After visiting two greenhouses that produce finished plants from cuttings earlier in the week, we visited Fides’ 15-acre cuttings farm in South Africa called Safropa–blending South Africa with Europe. The facility was originally built to supply chrysanthemums but that production has moved to Uganda. Today, the facility is completely focused on kalanchoe cuttings. Frank Enthoven moved to South Africa from California to manage the operations.
Safropa produces 1.8 million cuttings per week. While 65 percent of the production is the double-flowered Calandiva varieties, the remaining 35 percent are single-flowered kalanchoe. In just four years, the double-flowered varieties have dominated the European market.
Adjacent to the property is a strawberry farm, also owned by a Dutch entrepreneur. Dutch ingenuity has come into play at Safropa, building canals to catch rainwater and securing a stable year-round supply of water, which isn’t found on most farms on South Africa. The primary heating source is coal and Safropa uses between 15 and 20 tons of coal per night. While coal is abundant and cheap compared to other fuels, the price has doubled from 400 rands per ton a year ago to 800 rands per ton. For electricity, the facility has two generators to compensate for blackouts.
Safropa employs 350 workers. While 20 take cuttings at any given time, the rest are involved in crop maintenance and shipping. While some come to the greenhouses by foot, others come by bus and Fides pays for the ticket. Workers get paid by the unit. While you wouldn’t think there would be a lot of worker protections in a Third World country, because of the legacy of Apartheid, there are a lot of social reforms and laws employers must follow under the Employment Equity Act and Basic Conditions of Employment Act.
One thing we noticed across the kalanchoe varieties was differences in leaf shapes and size. Large leaves are taken off to enhance cuttings production. Supplemental lighting is used to keep plants in a vegetative state. Safropa has been testing energy saving bulbs from Philips. Lights are on 10 minutes and off 20 minutes.
The rooting medium consists of coco fiber, bark and Styrofoam. It is steam sterilized and reused for three crops. “We had to learn a lot with coco, making sure it wasn’t too wet or drying out” Enthoven says. “We were almost not sleeping at night testing the cocos.”
Stock plants are changed out every 40 weeks, which keeps production fresh. “When I came here, the place was full of kalanchoe trees!” Enthoven says. “This system works. The main thing is the plant needs to be ready for the next order in three weeks.”
This was a great opportunity for the kalanchoe growers to ask Enthoven questions about their own production concerns. He says he fields between 30 and 40 emails a day on these matters.
When we went into the shipping coolers, the growers had fun finding the boxes of cuttings addressed to their operations in Canada. A few even put surprise notes in the boxes for their employees to find. Cuttings were shipped to arrive on Monday for sticking Tuesday. They are packed in Styrofoam-lined boxes for temperature control. Transportation takes longer to the United States and Canada. If temperatures are consistently high or low, that’s okay, but when temperatures fluctuate, the plants sweat.
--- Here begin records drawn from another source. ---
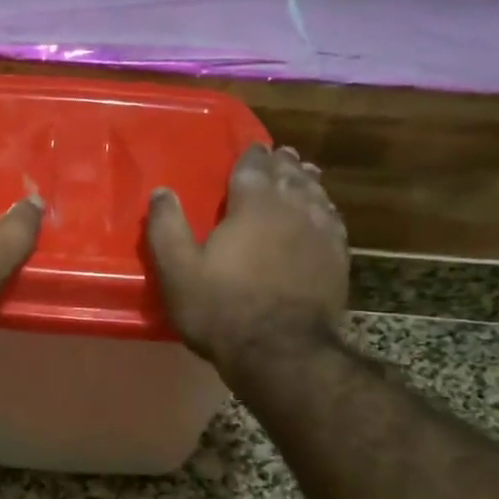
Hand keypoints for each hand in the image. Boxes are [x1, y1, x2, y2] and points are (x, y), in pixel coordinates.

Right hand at [146, 143, 348, 367]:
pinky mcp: (337, 260)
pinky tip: (325, 213)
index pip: (254, 168)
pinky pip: (334, 221)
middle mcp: (293, 209)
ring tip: (305, 174)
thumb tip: (161, 192)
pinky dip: (326, 209)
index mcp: (253, 205)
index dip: (252, 156)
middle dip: (283, 164)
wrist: (280, 351)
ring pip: (316, 195)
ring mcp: (321, 233)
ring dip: (307, 182)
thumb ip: (166, 228)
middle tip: (281, 155)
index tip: (253, 147)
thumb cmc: (221, 308)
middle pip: (290, 176)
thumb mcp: (178, 270)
Another logistical difference between North America in Europe is what happens when substitutions need to be made. In North America, where there is usually a broker in between, the substitution needs to be cleared through the broker before it can happen. In some cases, brokers will allow growers and Fides to resolve these issues directly. For blooming potted plant specialists with 52-week programs, timing is critical to receive the same colors on the same date. They need all the colors in the box of cuttings.